Sjoberg formerly held a position as Chair of the International Studies Association Committee on the Status of Women. She has given invited presentations at the University of Florida Law School, Harvard University, Lancaster University, Virginia State University, the University of Virginia, Hollins University, the University of Pennsylvania, Tufts University, Massachusetts Institute of Technology, the University of Michigan, the University of Minnesota, the University of Wisconsin, the University of Southern California and Duke University, as well as at meetings of the International Studies Association, the American Political Science Association, and the National Women's Studies Association.

Her work has been published in International Studies Quarterly, the International Feminist Journal of Politics, Security Studies, International Studies Perspectives, International Relations, Politics and Gender, International Studies Review, Feminist Review, International Politics, International Political Sociology, and other academic journals and edited volumes.
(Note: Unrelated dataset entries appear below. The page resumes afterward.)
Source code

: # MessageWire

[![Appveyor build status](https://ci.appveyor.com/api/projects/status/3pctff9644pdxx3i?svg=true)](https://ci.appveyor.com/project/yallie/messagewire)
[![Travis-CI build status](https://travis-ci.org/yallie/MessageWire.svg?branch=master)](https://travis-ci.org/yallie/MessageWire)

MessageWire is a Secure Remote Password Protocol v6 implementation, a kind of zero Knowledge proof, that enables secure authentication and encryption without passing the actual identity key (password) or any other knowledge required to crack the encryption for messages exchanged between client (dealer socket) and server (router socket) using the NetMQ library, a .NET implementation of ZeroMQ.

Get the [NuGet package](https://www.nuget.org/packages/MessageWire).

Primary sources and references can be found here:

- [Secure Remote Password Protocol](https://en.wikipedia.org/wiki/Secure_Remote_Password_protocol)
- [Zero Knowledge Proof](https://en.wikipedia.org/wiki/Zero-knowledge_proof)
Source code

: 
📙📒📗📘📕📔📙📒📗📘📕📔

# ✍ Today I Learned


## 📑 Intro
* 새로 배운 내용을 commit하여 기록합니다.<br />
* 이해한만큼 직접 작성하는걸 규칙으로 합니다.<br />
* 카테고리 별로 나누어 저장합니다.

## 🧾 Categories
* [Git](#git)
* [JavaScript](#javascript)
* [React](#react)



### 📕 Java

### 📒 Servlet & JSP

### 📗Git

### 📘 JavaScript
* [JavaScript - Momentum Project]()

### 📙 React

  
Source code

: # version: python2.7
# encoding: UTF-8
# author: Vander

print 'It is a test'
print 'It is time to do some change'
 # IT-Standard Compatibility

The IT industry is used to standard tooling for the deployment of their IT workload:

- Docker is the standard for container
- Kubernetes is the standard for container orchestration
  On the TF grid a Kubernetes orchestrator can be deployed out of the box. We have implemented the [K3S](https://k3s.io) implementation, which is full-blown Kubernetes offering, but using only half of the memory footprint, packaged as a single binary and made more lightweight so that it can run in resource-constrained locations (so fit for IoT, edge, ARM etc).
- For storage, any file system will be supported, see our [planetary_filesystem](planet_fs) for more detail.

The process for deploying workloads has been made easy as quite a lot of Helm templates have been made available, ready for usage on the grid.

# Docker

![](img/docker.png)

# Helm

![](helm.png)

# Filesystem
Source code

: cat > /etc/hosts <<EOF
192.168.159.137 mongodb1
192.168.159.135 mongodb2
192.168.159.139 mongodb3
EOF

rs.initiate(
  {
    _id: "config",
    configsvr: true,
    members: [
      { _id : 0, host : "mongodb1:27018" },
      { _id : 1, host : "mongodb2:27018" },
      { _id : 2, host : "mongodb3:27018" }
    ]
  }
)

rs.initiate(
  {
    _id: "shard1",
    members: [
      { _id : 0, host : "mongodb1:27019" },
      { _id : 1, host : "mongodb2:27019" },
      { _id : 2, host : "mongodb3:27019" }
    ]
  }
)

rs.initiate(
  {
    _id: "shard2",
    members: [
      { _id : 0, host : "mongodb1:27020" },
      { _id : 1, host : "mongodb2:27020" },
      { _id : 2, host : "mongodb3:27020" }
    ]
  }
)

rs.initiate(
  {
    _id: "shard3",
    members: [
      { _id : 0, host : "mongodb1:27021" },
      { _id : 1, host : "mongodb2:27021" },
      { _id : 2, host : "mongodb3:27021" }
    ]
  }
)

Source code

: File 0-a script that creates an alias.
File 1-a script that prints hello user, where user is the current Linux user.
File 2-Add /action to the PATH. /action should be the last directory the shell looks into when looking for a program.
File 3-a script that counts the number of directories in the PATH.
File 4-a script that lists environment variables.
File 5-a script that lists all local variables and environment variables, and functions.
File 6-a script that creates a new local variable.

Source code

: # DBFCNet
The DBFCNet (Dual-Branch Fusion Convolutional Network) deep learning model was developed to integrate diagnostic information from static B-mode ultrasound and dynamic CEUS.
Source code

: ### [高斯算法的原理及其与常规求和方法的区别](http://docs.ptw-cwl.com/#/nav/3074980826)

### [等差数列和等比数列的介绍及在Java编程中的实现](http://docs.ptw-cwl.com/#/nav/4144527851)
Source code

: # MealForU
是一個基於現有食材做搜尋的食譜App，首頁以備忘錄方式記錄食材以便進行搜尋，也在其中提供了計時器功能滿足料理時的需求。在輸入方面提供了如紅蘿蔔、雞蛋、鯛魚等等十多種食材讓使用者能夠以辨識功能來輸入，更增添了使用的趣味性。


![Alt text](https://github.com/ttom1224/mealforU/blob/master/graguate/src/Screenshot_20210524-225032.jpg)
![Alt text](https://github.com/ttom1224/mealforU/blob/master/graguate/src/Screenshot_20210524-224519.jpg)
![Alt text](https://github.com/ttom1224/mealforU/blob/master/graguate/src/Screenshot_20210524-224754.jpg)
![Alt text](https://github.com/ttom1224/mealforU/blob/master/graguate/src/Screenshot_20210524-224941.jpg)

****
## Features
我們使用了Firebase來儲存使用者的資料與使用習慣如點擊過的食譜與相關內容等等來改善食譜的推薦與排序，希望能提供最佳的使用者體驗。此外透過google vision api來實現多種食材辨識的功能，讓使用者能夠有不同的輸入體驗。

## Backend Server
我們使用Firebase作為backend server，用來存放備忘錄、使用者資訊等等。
She is editor of book series at New York University Press on "Gender and Political Violence", and at Oxford University Press on "Gender and International Relations" (with J. Ann Tickner).

==Books==
Writing extensively on the topics she studies, Sjoberg's catalogue of authored books currently includes:

- International Relations' Last Synthesis? (with J. Samuel Barkin, Oxford University Press, 2019);
- Women as Wartime Rapists (New York University Press, 2016);
- Beyond Mothers, Monsters, Whores (with Caron Gentry, Zed Books, 2015);
- Gender War and Conflict (Polity, 2014);
- Gendering Global Conflict: Toward a Feminist Theory of War (Columbia University Press, 2013);
- Mothers, Monsters, Whores (with Caron Gentry, Zed Books, 2007);
- Gender, Justice, and the Wars in Iraq (Lexington Books, 2006).

Sjoberg also contributes to several book series, including Oxford Studies in International Relations, Perspectives on Political Violence, and Gender and Global Security. These writings address myriad topics including, but not limited to, the technicalities of war, women in wartime roles that often hold a "masculine" connotation, and sexual violence and assault as a weapon of war.

===Edited collections===
- Handbook on Gender and Security (with Laura Shepherd and Caron Gentry, Routledge, 2018);
- Interpretive Quantification (with J. Samuel Barkin, Michigan, 2018);
- Gender and Crisis in Global Politics (Routledge, 2017);
- Women, Gender, and Terrorism (with Caron Gentry, University of Georgia Press, 2011);
- Feminism and International Relations (with J. Ann Tickner, Routledge, 2011);
- Gender, War, and Militarism (with Sandra Via , Praeger Security International, 2010);
- Feminist Theory and Gender Studies Section of the International Studies Compendium (Blackwell, 2010);
- Gender and International Security (Routledge, 2010);
- Rethinking the 21st Century (with Amy Eckert , Zed Books, 2009).